(Extracted page text data)
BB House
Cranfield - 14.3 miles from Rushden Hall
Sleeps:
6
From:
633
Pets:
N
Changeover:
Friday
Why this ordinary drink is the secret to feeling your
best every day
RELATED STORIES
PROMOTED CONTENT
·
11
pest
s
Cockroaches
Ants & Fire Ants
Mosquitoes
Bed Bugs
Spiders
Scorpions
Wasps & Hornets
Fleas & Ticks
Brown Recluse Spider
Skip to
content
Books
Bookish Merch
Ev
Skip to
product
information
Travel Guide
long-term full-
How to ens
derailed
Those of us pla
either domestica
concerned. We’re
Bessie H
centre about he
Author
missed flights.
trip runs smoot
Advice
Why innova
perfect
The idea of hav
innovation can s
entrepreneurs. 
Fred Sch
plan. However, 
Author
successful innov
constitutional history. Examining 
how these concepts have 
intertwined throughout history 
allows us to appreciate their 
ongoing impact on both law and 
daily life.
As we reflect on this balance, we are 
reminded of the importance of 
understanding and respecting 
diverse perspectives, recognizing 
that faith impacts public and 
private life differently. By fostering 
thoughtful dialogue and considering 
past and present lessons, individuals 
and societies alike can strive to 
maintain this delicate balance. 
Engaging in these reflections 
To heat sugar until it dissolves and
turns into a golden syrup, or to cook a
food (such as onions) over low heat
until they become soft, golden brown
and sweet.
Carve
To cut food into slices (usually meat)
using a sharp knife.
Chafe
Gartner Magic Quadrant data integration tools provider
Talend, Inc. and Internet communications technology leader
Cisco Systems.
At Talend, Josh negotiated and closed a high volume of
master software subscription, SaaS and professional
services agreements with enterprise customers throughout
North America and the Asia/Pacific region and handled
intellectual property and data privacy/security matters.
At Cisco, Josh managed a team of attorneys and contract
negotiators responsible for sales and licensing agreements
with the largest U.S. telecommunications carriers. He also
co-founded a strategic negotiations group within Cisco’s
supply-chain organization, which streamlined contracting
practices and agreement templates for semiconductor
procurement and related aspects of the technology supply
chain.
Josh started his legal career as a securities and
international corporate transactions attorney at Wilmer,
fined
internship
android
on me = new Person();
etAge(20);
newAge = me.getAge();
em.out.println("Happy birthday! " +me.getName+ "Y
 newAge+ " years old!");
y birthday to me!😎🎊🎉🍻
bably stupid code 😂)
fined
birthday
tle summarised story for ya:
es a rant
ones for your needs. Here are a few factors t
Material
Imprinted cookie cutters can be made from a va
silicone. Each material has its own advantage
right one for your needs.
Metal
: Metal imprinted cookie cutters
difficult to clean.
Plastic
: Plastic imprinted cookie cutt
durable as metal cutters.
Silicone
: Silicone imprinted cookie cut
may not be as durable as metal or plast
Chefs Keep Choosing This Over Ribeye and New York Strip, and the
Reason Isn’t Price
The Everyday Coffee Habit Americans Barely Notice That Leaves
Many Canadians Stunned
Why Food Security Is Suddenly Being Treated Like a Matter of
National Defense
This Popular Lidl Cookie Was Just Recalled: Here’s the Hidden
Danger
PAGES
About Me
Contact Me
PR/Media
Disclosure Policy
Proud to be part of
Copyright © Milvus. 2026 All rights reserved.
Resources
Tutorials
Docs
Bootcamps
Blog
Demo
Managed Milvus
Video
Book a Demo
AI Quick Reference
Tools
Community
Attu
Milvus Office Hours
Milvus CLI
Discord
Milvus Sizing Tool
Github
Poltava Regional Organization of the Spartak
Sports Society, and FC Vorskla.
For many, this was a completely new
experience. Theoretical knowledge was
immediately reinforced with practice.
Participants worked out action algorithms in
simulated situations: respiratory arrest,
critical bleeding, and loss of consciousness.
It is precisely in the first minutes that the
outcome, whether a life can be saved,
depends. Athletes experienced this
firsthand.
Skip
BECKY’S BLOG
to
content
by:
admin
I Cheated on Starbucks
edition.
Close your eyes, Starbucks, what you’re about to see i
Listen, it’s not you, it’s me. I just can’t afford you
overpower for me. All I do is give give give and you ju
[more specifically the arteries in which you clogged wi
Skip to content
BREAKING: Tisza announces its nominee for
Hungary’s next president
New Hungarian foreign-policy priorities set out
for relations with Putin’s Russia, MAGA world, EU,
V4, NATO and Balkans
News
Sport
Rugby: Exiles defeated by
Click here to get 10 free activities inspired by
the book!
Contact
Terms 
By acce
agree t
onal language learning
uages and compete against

▶ **Problem description**
Rewrite all of the rows above, replacing each instance of "Author" with "Writer" and keeping every other part unchanged.

▶ **Exercise output**
BB House
Cranfield - 14.3 miles from Rushden Hall
Sleeps:
6
From:
633
Pets:
N
Changeover:
Friday
Why this ordinary drink is the secret to feeling your
best every day
RELATED STORIES
PROMOTED CONTENT
·
11
pest
s
Cockroaches
Ants & Fire Ants
Mosquitoes
Bed Bugs
Spiders
Scorpions
Wasps & Hornets
Fleas & Ticks
Brown Recluse Spider
Skip to
content
Books
Bookish Merch
Ev
Skip to
product
information
Travel Guide
long-term full-
How to ens
derailed
Those of us pla
either domestica
concerned. We’re
Bessie H
centre about he
Writer
missed flights.
trip runs smoot
Advice
Why innova
perfect
The idea of hav
innovation can s
entrepreneurs. 
Fred Sch
plan. However, 
Writer
successful innov
constitutional history. Examining 
how these concepts have 
intertwined throughout history 
allows us to appreciate their 
ongoing impact on both law and 
daily life.
As we reflect on this balance, we are 
reminded of the importance of 
understanding and respecting 
diverse perspectives, recognizing 
that faith impacts public and 
private life differently. By fostering 
thoughtful dialogue and considering 
past and present lessons, individuals 
and societies alike can strive to 
maintain this delicate balance. 
Engaging in these reflections 
To heat sugar until it dissolves and
turns into a golden syrup, or to cook a
food (such as onions) over low heat
until they become soft, golden brown
and sweet.
Carve
To cut food into slices (usually meat)
using a sharp knife.
Chafe
Gartner Magic Quadrant data integration tools provider
Talend, Inc. and Internet communications technology leader
Cisco Systems.
At Talend, Josh negotiated and closed a high volume of
master software subscription, SaaS and professional
services agreements with enterprise customers throughout
North America and the Asia/Pacific region and handled
intellectual property and data privacy/security matters.
At Cisco, Josh managed a team of attorneys and contract
negotiators responsible for sales and licensing agreements
with the largest U.S. telecommunications carriers. He also
co-founded a strategic negotiations group within Cisco’s
supply-chain organization, which streamlined contracting
practices and agreement templates for semiconductor
procurement and related aspects of the technology supply
chain.
Josh started his legal career as a securities and
international corporate transactions attorney at Wilmer,
fined
internship
android
on me = new Person();
etAge(20);
newAge = me.getAge();
em.out.println("Happy birthday! " +me.getName+ "Y
 newAge+ " years old!");
y birthday to me!😎🎊🎉🍻
bably stupid code 😂)
fined
birthday
tle summarised story for ya:
es a rant
ones for your needs. Here are a few factors t
Material
Imprinted cookie cutters can be made from a va
silicone. Each material has its own advantage
right one for your needs.
Metal
: Metal imprinted cookie cutters
difficult to clean.
Plastic
: Plastic imprinted cookie cutt
durable as metal cutters.
Silicone
: Silicone imprinted cookie cut
may not be as durable as metal or plast
Chefs Keep Choosing This Over Ribeye and New York Strip, and the
Reason Isn’t Price
The Everyday Coffee Habit Americans Barely Notice That Leaves
Many Canadians Stunned
Why Food Security Is Suddenly Being Treated Like a Matter of
National Defense
This Popular Lidl Cookie Was Just Recalled: Here’s the Hidden
Danger
PAGES
About Me
Contact Me
PR/Media
Disclosure Policy
Proud to be part of
Copyright © Milvus. 2026 All rights reserved.
Resources
Tutorials
Docs
Bootcamps
Blog
Demo
Managed Milvus
Video
Book a Demo
AI Quick Reference
Tools
Community
Attu
Milvus Office Hours
Milvus CLI
Discord
Milvus Sizing Tool
Github
Poltava Regional Organization of the Spartak
Sports Society, and FC Vorskla.
For many, this was a completely new
experience. Theoretical knowledge was
immediately reinforced with practice.
Participants worked out action algorithms in
simulated situations: respiratory arrest,
critical bleeding, and loss of consciousness.
It is precisely in the first minutes that the
outcome, whether a life can be saved,
depends. Athletes experienced this
firsthand.
Skip
BECKY’S BLOG
to
content
by:
admin
I Cheated on Starbucks
edition.
Close your eyes, Starbucks, what you’re about to see i
Listen, it’s not you, it’s me. I just can’t afford you
overpower for me. All I do is give give give and you ju
[more specifically the arteries in which you clogged wi
Skip to content
BREAKING: Tisza announces its nominee for
Hungary’s next president
New Hungarian foreign-policy priorities set out
for relations with Putin’s Russia, MAGA world, EU,
V4, NATO and Balkans
News
Sport
Rugby: Exiles defeated by
Click here to get 10 free activities inspired by
the book!
Contact
Terms 
By acce
agree t
onal language learning
uages and compete against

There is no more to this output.